聽到安安的示警,展光風和施霽月也跟著施伴安的目光方向望去。果然遠處出現了兩個黑影,正在快速地往他們這裏靠近,而且從對方移動的速度來看,武功絕對在五級以上。


    展光風迅速觀察了周圍的情況,他不想在亡母墓前與他人打鬥,但是要為最壞的情況做好打算。


    兩個黑影漸行漸近,不一會兒,兩個身影從空中一個翻越,然後穩穩當當地站在展光風三人的前麵。


    看清來人後,展光風三人才長出了一口氣,暗自放鬆了警惕。但是施家姐妹卻依然警惕眼前這兩個不速之客。

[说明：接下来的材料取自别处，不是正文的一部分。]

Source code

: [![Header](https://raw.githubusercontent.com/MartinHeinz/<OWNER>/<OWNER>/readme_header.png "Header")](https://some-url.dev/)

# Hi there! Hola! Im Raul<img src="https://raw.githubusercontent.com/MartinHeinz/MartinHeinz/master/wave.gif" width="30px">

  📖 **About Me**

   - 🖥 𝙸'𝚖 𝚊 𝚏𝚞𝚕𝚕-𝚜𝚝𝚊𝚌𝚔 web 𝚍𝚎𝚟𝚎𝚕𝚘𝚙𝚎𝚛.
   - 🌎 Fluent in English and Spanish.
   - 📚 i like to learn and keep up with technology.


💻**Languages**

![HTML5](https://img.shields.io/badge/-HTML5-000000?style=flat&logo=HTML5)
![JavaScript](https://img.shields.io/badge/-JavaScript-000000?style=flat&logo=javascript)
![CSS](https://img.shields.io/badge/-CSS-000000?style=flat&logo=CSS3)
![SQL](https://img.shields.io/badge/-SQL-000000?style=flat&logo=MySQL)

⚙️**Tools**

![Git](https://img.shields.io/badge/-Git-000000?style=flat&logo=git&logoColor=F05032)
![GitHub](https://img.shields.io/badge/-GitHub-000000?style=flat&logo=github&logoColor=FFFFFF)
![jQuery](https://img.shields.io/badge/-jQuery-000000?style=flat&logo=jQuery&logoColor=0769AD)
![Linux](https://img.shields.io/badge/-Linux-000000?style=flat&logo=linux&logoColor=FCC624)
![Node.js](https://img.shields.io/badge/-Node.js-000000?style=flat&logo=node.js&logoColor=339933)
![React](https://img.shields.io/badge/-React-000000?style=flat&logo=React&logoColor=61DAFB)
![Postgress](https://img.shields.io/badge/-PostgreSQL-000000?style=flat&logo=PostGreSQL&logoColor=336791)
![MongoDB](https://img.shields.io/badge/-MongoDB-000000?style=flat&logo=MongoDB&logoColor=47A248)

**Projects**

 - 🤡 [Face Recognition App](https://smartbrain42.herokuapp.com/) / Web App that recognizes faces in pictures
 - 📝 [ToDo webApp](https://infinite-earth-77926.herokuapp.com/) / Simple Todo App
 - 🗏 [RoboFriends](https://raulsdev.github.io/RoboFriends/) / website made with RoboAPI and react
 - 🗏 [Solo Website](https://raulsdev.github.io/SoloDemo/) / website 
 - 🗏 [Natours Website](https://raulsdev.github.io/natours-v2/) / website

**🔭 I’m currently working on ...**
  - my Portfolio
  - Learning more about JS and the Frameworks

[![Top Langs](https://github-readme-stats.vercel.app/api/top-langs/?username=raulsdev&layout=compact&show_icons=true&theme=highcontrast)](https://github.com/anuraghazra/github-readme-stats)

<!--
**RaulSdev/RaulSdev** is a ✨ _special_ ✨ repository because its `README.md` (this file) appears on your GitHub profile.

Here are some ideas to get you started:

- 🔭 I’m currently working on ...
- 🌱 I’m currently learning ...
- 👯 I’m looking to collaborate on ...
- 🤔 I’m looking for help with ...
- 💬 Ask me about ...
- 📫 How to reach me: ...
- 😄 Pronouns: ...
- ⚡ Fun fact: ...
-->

    來人是兩個全身素衣的女子,一個三十來歲,另外一個十六七歲,正是戴憐星母女,她們兩母女好不容易找到了這裏。


    郭紅袖之前已經打聽到這片丘陵是流民們的埋身之處,因此與戴憐星出了戴府後,由於擔心去晚了,展光風已經離開,因此馬不停蹄地往這裏趕。但當兩母女千趕萬趕才找到這裏,才發現這個地域比她們想象的還要大,一片丘陵上,密密麻麻豎著墓碑。


    郭紅袖打聽過這裏的情況,這裏有好幾個丘陵不是天然形成的,而是因為有很多的流民死的時候根本沒有親友給他們斂葬,為此睦王直接派人在這裏挖了幾個大坑把人埋下去。但是屍體實在太多了,坑填滿後還不裝不下,因此屍體直接繼續往上壘,最後在屍體上麵填土,這就形成了幾個人造丘陵。


    要在這裏找一個墳塋哪有那麽容易,正當母女兩感到泄氣之際,眼尖的戴憐星發現了遠處有一縷青煙升起,就抱著碰碰運氣的態度朝這裏奔來。


    戴憐星沒想到這裏不僅找到了展光風,還看到了施家姐妹,展光風居然不提前通知自己,反而帶著施家兩姐妹拜祭亡母,明顯在展光風心目中,自己的親厚度遠遠比不上施家姐妹。


    戴憐星氣惱之下,早上因為忘記展母的忌日而內心產生的些許不安馬上被憤怒代替。她出言譏諷道:“喲,沒想到你們一家人原來都到了這裏啊!”聲音非常清冷,說話間,臉上仿佛罩了一層寒霜。


    其實,戴憐星以為展光風提前通知了施家姐妹今天是楊槐花的忌日,這真的是冤枉展光風了。展光風之前根本沒提醒過任何人,包括鄭端允。但是比起除了練武什麽事情都不放在心上的戴憐星,鄭端允、施家姐妹心思就細密多了。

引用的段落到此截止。